A ten-episode series centering around a traditional multi-generational African-American family in Georgia sounds like an interesting idea. The series is heavy on heartwarming family stories and family history. Netflix almost gets it right, too ... until it doesn’t.

On July 10 Family Reunion was released on Netflix. Moses “Moz” McKellen (Anthony Alabi), a retired NFL football player, his wife, Cocoa (Tia Mowry-Hardrict), and their four children visit his parents in Columbus, Georgia, for a family reunion. McKellen’s mother, known as M’Dear (Loretta Devine), is the family matriarch. Moz’s father, Jeb (Richard Roundtree), is a pastor. As their visit progresses, Moz and Cocoa decide that their life as a family would be enriched by living around a large extended family, instead of back in Seattle without family around them.

But in episode 10 titled “Remember When Our Boys Became Men?” the temptation to devolve into the Black Lives Matter narrative was just too strong. When McKellen sons Shaka (Isaiah Russell-Bailey) and Mazzi (Cameron J. Wright), and their cousin Elvis (Lance Alexander) find themselves locked out of the house after a day of mowing lawns to earn money for a new PlayStation, they begin to search for the extra key M’Dear hides on the front veranda. Then two white cops arrive and, with guns drawn, shout at the boys to get on the ground with their hands up. The camera work changes as the youngest, Mazzi, pleads with the officers, his terrified face looking directly into the camera, “Please don’t shoot us!” as one officer points a gun at him - and at the audience.

 

 

Afterwards Mazzi says, "I thought the police are supposed to protect us from bad guys. Why did they think we were the bad guys?" "Because we're black," answers his older sister. She says it's not fair, but Moz says, "I know, sweetie, but it’s the reality we’re living in."

 

 

Not long after, Moz and Cocoa are stopped on their way home by one of the same cops. He questions if Moz has been drinking, as his car was supposedly swerving. Then he mentions that he was suspended for two days without pay because of Moz’s complaint. Cocoa tells him that he was let off easy. He tells them that he is letting them off easy, too. He ends with a threat – “I’ll be watching you.”
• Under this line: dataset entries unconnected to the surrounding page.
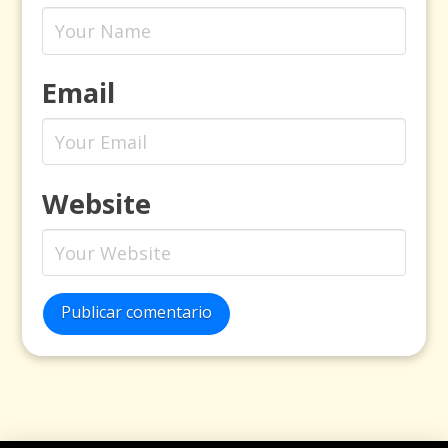
Email
Website
Publicar comentario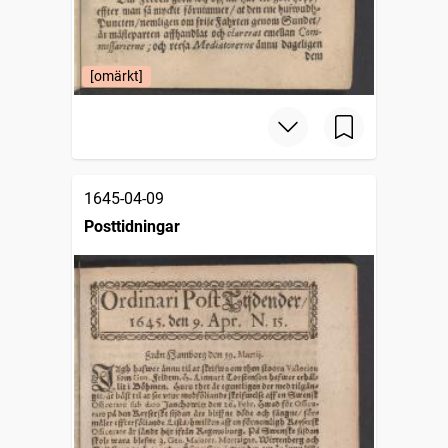
[omärkt]
1645-04-09
Posttidningar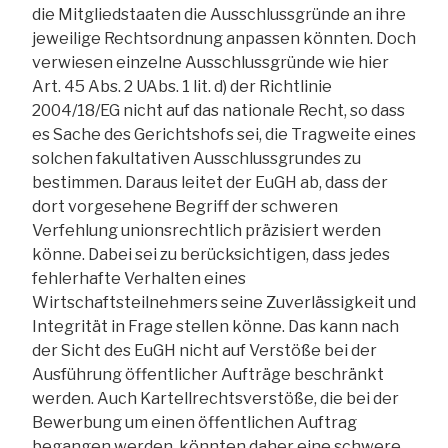
die Mitgliedstaaten die Ausschlussgründe an ihre
jeweilige Rechtsordnung anpassen könnten. Doch
verwiesen einzelne Ausschlussgründe wie hier
Art. 45 Abs. 2 UAbs. 1 lit. d) der Richtlinie
2004/18/EG nicht auf das nationale Recht, so dass
es Sache des Gerichtshofs sei, die Tragweite eines
solchen fakultativen Ausschlussgrundes zu
bestimmen. Daraus leitet der EuGH ab, dass der
dort vorgesehene Begriff der schweren
Verfehlung unionsrechtlich präzisiert werden
könne. Dabei sei zu berücksichtigen, dass jedes
fehlerhafte Verhalten eines
Wirtschaftsteilnehmers seine Zuverlässigkeit und
Integrität in Frage stellen könne. Das kann nach
der Sicht des EuGH nicht auf Verstöße bei der
Ausführung öffentlicher Aufträge beschränkt
werden. Auch Kartellrechtsverstöße, die bei der
Bewerbung um einen öffentlichen Auftrag
begangen werden, könnten daher eine schwere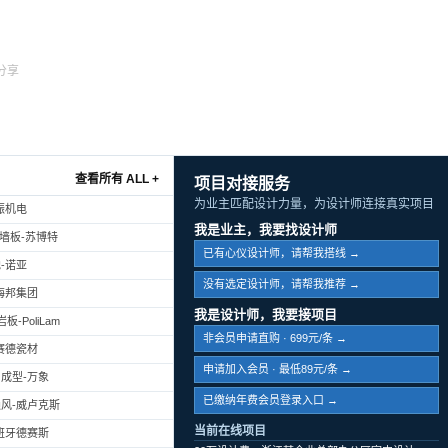
分享
查看所有 ALL +
项目对接服务
为业主匹配设计力量，为设计师连接真实项目
振机电
我是业主，我要找设计师
幕墙板-苏博特
已有心仪设计师，请帮我搭线 →
-诺亚
没有选定设计师，请帮我推荐 →
海邦集团
我是设计师，我要接项目
-PoliLam
非会员申请直购 · 699元/条 →
赛德瓷材
申请加入会员 · 最低89元/条 →
成型-万象
已缴纳年费会员登录入口 →
风-威卢克斯
当前在线项目
班牙德赛斯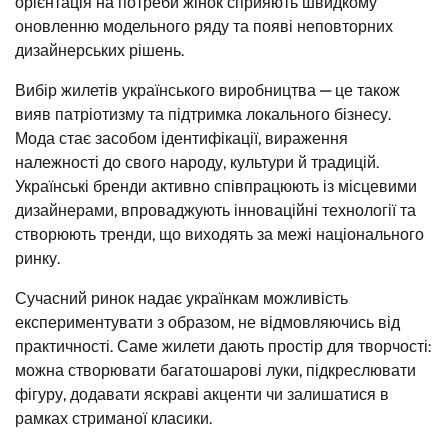
орієнтація на потреби жінок сприяють швидкому
оновленню модельного ряду та появі неповторних
дизайнерських рішень.
Вибір жилетів українського виробництва — це також
вияв патріотизму та підтримка локального бізнесу.
Мода стає засобом ідентифікації, вираження
належності до свого народу, культури й традицій.
Українські бренди активно співпрацюють із місцевими
дизайнерами, впроваджують інноваційні технології та
створюють тренди, що виходять за межі національного
ринку.
Сучасний ринок надає українкам можливість
експериментувати з образом, не відмовляючись від
практичності. Саме жилети дають простір для творчості:
можна створювати багатошарові луки, підкреслювати
фігуру, додавати яскраві акценти чи залишатися в
рамках стриманої класики.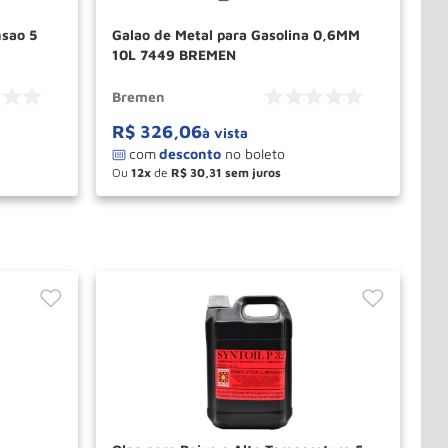
sao 5
Galao de Metal para Gasolina 0,6MM
10L 7449 BREMEN
Bremen
R$
326
,
06
à vista
Ou
12
de
R$
30
,
31
－
＋
PRAR
COMPRAR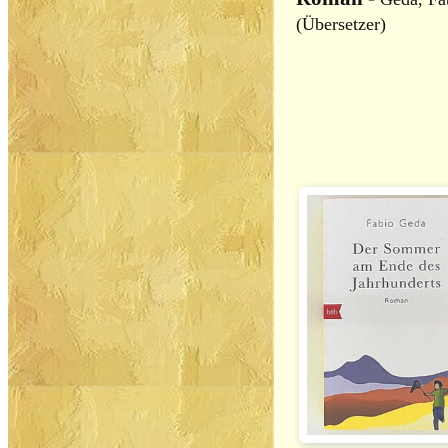
(Übersetzer)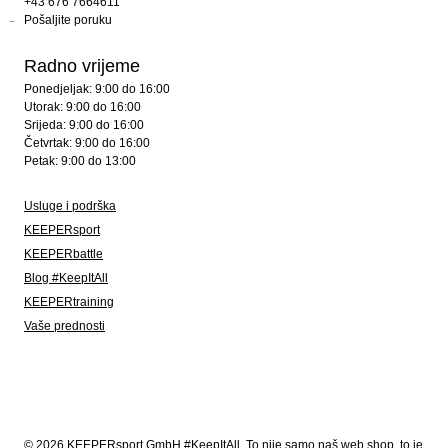
+43 676 7664611
Pošaljite poruku
Radno vrijeme
Ponedjeljak: 9:00 do 16:00
Utorak: 9:00 do 16:00
Srijeda: 9:00 do 16:00
Četvrtak: 9:00 do 16:00
Petak: 9:00 do 13:00
Usluge i podrška
KEEPERsport
KEEPERbattle
Blog #KeepItAll
KEEPERtraining
Vaše prednosti
© 2026 KEEPERsport GmbH #KeepItAll. To nije samo naš web shop, to je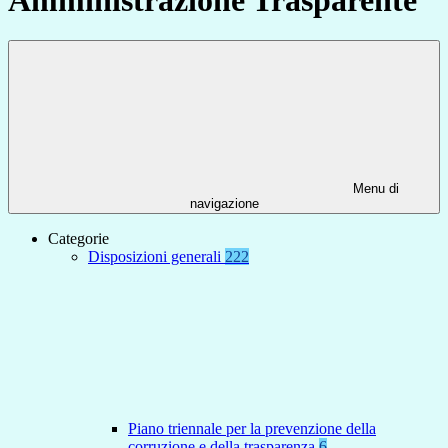
Menu di
navigazione
Categorie
Disposizioni generali
222
Piano triennale per la prevenzione della
corruzione e della trasparenza
6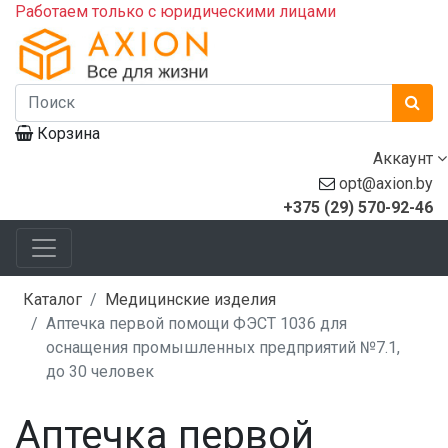
Работаем только с юридическими лицами
Корзина
Аккаунт
opt@axion.by
+375 (29) 570-92-46
Каталог
Медицинские изделия
Аптечка первой помощи ФЭСТ 1036 для
оснащения промышленных предприятий №7.1,
до 30 человек
Аптечка первой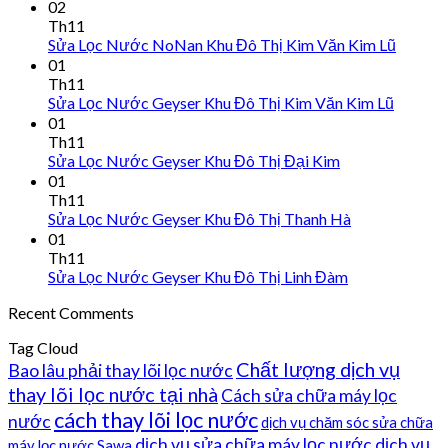
02
Th11
Sửa Lọc Nước NoNan Khu Đô Thị Kim Văn Kim Lũ
01
Th11
Sửa Lọc Nước Geyser Khu Đô Thị Kim Văn Kim Lũ
01
Th11
Sửa Lọc Nước Geyser Khu Đô Thị Đại Kim
01
Th11
Sửa Lọc Nước Geyser Khu Đô Thị Thanh Hà
01
Th11
Sửa Lọc Nước Geyser Khu Đô Thị Linh Đàm
Recent Comments
Tag Cloud
Chất lượng dịch vụ
Bao lâu phải thay lõi lọc nước
thay lõi lọc nước tại nhà
Cách sửa chữa máy lọc
cách thay lõi lọc nước
nước
dịch vụ chăm sóc sửa chữa
dịch vụ sửa chữa máy lọc nước
dịch vụ
máy lọc nước Sawa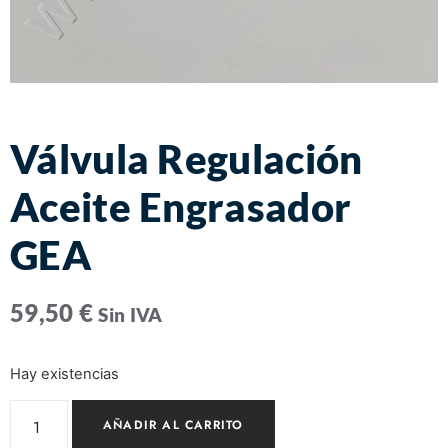
Válvula Regulación
Aceite Engrasador
GEA
59,50
€
Sin IVA
Hay existencias
AÑADIR AL CARRITO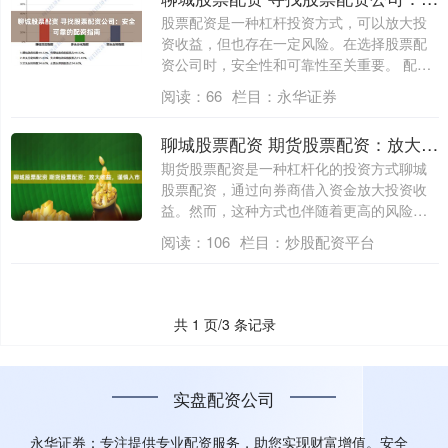
股票配资是一种杠杆投资方式，可以放大投
资收益，但也存在一定风险。在选择股票配
资公司时，安全性和可靠性至关重要。 配资
的好....
阅读：
66
栏目：
永华证券
聊城股票配资 期货股票配资：放大收益，谨慎入市
期货股票配资是一种杠杆化的投资方式聊城
股票配资，通过向券商借入资金放大投资收
益。然而，这种方式也伴随着更高的风险。
然而....
阅读：
106
栏目：
炒股配资平台
共 1 页/3 条记录
实盘配资公司
永华证券：专注提供专业配资服务，助您实现财富增值。安全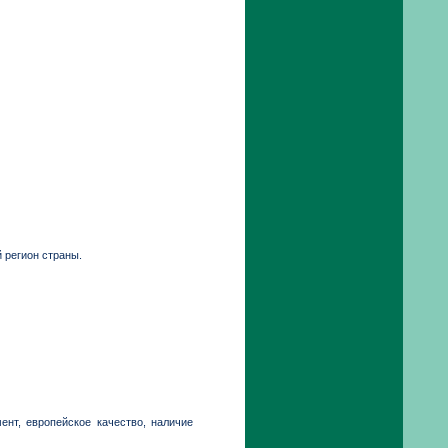
й регион страны.
нт, европейское качество, наличие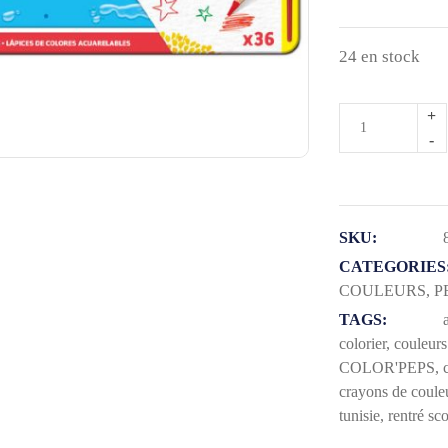
24 en stock
quantité
de
CRAYONS
AQUARELL
X36
SKU:
BOITE
CATEGORIES
COULEURS
,
P
METAL
TAGS:
colorier
,
couleurs
COLOR'PEPS
,
crayons de coule
tunisie
,
rentré sco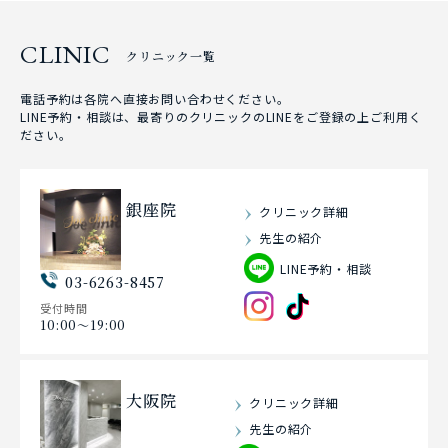
CLINIC
クリニック一覧
電話予約は各院へ直接お問い合わせください。
LINE予約・相談は、最寄りのクリニックのLINEをご登録の上ご利用く
ださい。
銀座院
クリニック詳細
先生の紹介
LINE予約・相談
03-6263-8457
受付時間
10:00〜19:00
大阪院
クリニック詳細
先生の紹介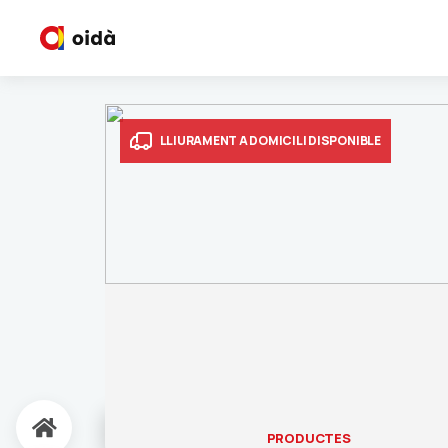
LLIURAMENT A DOMICILI DISPONIBLE
PRODUCTES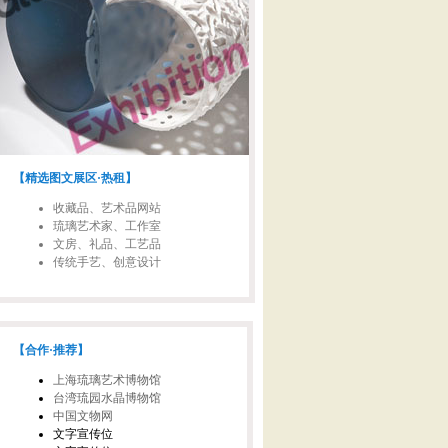
【精选图文展区·热租】
收藏品、艺术品网站
琉璃艺术家、工作室
文房、礼品、工艺品
传统手艺、创意设计
【合作·推荐】
上海琉璃艺术博物馆
台湾琉园水晶博物馆
中国文物网
文字宣传位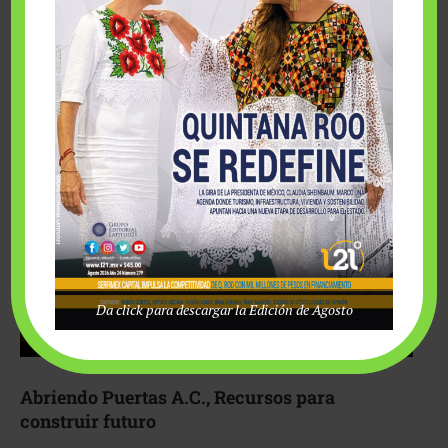
Fairmont Mayakoba y Make-A-Wish México unieron
esfuerzos para hacer realidad el deseo de una …
Da click para descargar la Edición de Agosto
Abriendo Puertas A.C., Recursos para
construir futuro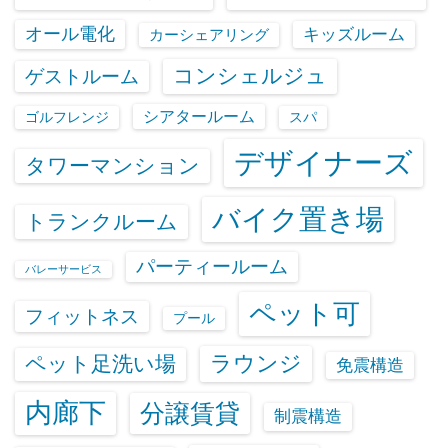
オール電化
キッズルーム
カーシェアリング
コンシェルジュ
ゲストルーム
シアタールーム
ゴルフレンジ
スパ
デザイナーズ
タワーマンション
バイク置き場
トランクルーム
パーティールーム
バレーサービス
ペット可
フィットネス
プール
ラウンジ
ペット足洗い場
免震構造
内廊下
分譲賃貸
制震構造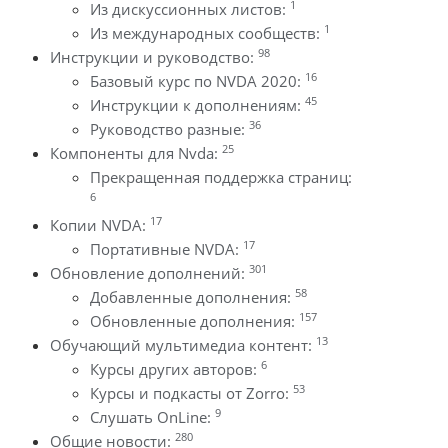
1
Из дискуссионных листов:
1
Из международных сообществ:
98
Инструкции и руководство:
16
Базовый курс по NVDA 2020:
45
Инструкции к дополнениям:
36
Руководство разные:
25
Компоненты для Nvda:
Прекращенная поддержка страниц:
6
17
Копии NVDA:
17
Портативные NVDA:
301
Обновление дополнений:
58
Добавленные дополнения:
157
Обновленные дополнения:
13
Обучающий мультимедиа контент:
6
Курсы других авторов:
53
Курсы и подкасты от Zorro:
9
Слушать OnLine:
280
Общие новости: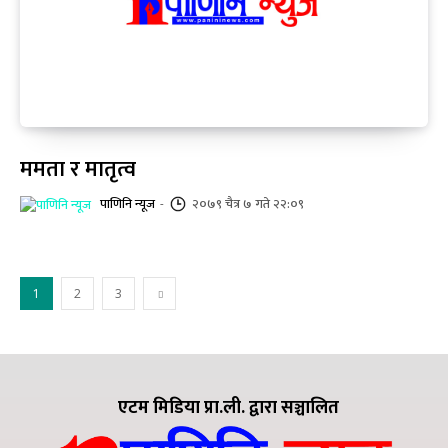
ममता र मातृत्व
पाणिनि न्यूज
-
२०७९ चैत्र ७ गते २२:०९
1
2
3
एटम मिडिया प्रा.ली. द्वारा सञ्चालित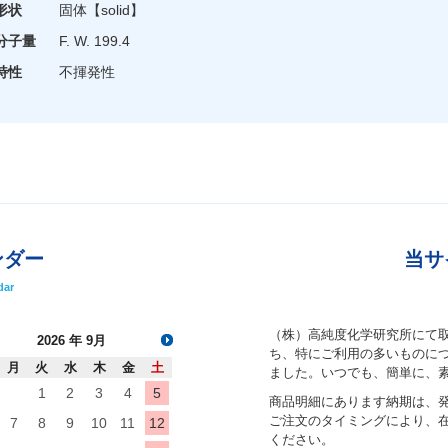
形状
固体
【solid】
分子量
F. W. 199.4
特性
不揮発性
ンダー
当サ
dar
（株）高純度化学研究所にて
2026
年 9月
ち、特にご利用の多いものにつ
月
火
水
木
金
土
ました。いつでも、簡単に、
1
2
3
4
5
商品明細にあります納期は、
ご注文のタイミングにより、
7
8
9
10
11
12
ください。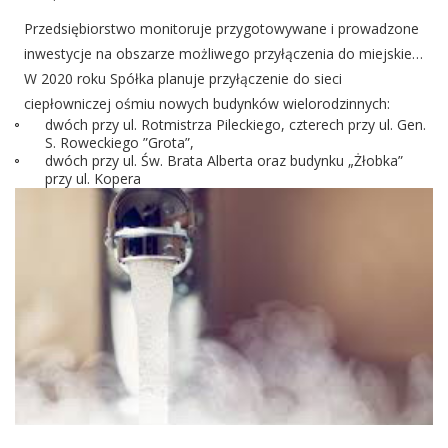
Przedsiębiorstwo monitoruje przygotowywane i prowadzone
inwestycje na obszarze możliwego przyłączenia do miejskiej
sieci ciepłowniczej.
W 2020 roku Spółka planuje przyłączenie do sieci
ciepłowniczej ośmiu nowych budynków wielorodzinnych:
dwóch przy ul. Rotmistrza Pileckiego, czterech przy ul. Gen.
S. Roweckiego ”Grota”,
dwóch przy ul. Św. Brata Alberta oraz budynku „Żłobka”
przy ul. Kopera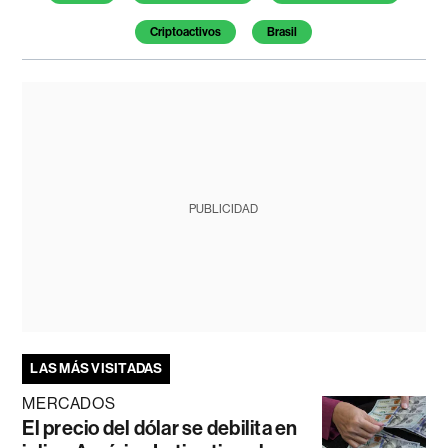
Criptoactivos
Brasil
PUBLICIDAD
LAS MÁS VISITADAS
MERCADOS
El precio del dólar se debilita en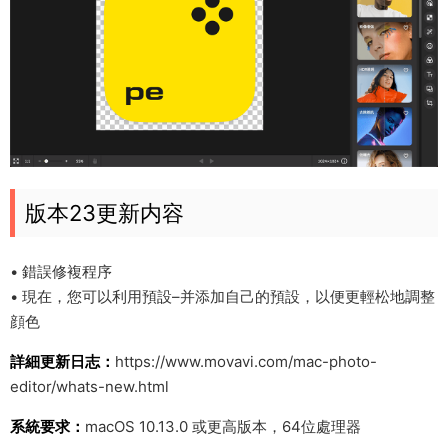
版本23更新内容
• 錯誤修複程序
• 現在，您可以利用預設–并添加自己的預設，以便更輕松地調整
顔色
詳細更新日志：
https://www.movavi.com/mac-photo-
editor/whats-new.html
系統要求：
macOS 10.13.0 或更高版本，64位處理器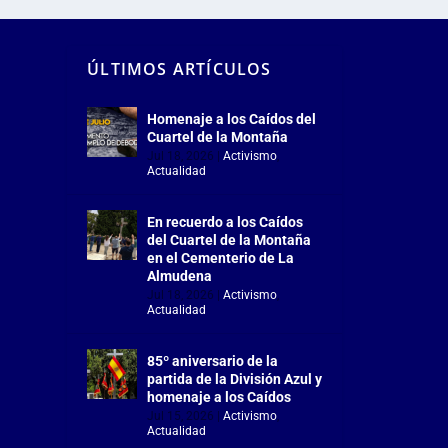
ÚLTIMOS ARTÍCULOS
Homenaje a los Caídos del
Cuartel de la Montaña
Jul 18, 2026
|
Activismo
,
Actualidad
En recuerdo a los Caídos
del Cuartel de la Montaña
en el Cementerio de La
Almudena
Jul 18, 2026
|
Activismo
,
Actualidad
85º aniversario de la
partida de la División Azul y
homenaje a los Caídos
Jul 15, 2026
|
Activismo
,
Actualidad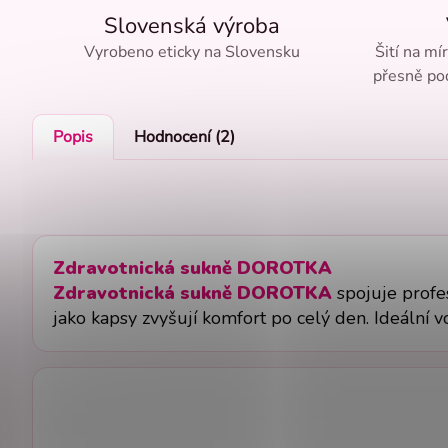
Slovenská výroba
Vyrobeno eticky na Slovensku
Šití na mí
přesně pod
Popis
Hodnocení (2)
Zdravotnická sukně DOROTKA
Zdravotnická sukně DOROTKA
spojuje profes
jako kapsy zvyšují komfort po celý den. Ideální vo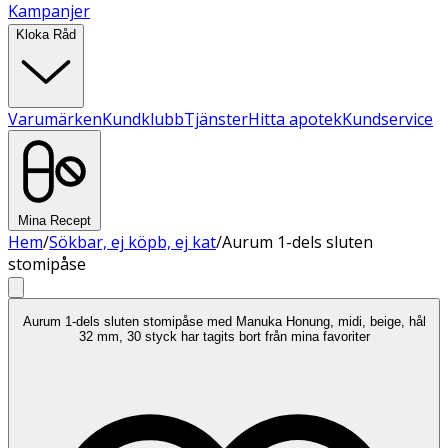
Kampanjer
Kloka Råd
Varumärken
Kundklubb
Tjänster
Hitta apotek
Kundservice
Mina Recept
Hem
/
Sökbar, ej köpb, ej kat
/
Aurum 1-dels sluten
stomipåse
Aurum 1-dels sluten stomipåse med Manuka Honung, midi, beige, hål
32 mm, 30 styck har tagits bort från mina favoriter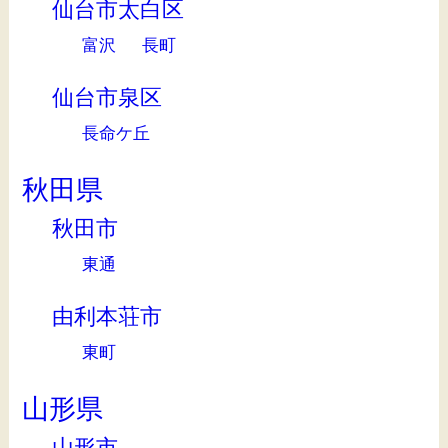
仙台市太白区
富沢
長町
仙台市泉区
長命ケ丘
秋田県
秋田市
東通
由利本荘市
東町
山形県
山形市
After that, Cocoa decides she can’t live with the harassment of their family and tells Moz that they are moving back to Seattle. With that, part 1 of the show ends on a cliffhanger. Before the credits roll, pictures of Tamir Rice, Trayvon Martin, and Stephon Clark are displayed with the caption, “They could have been our sons…”

 

 

The episode uses a ridiculous assertion that two racist white cops would draw their guns on three young boys in broad daylight while looking for grown men as "the reality we’re living in." White police officers are portrayed as racist, corrupt bullies who are a threat to black families. It's a shame that the series ends on this note. The rest of the episodes were pretty good, especially for Netflix.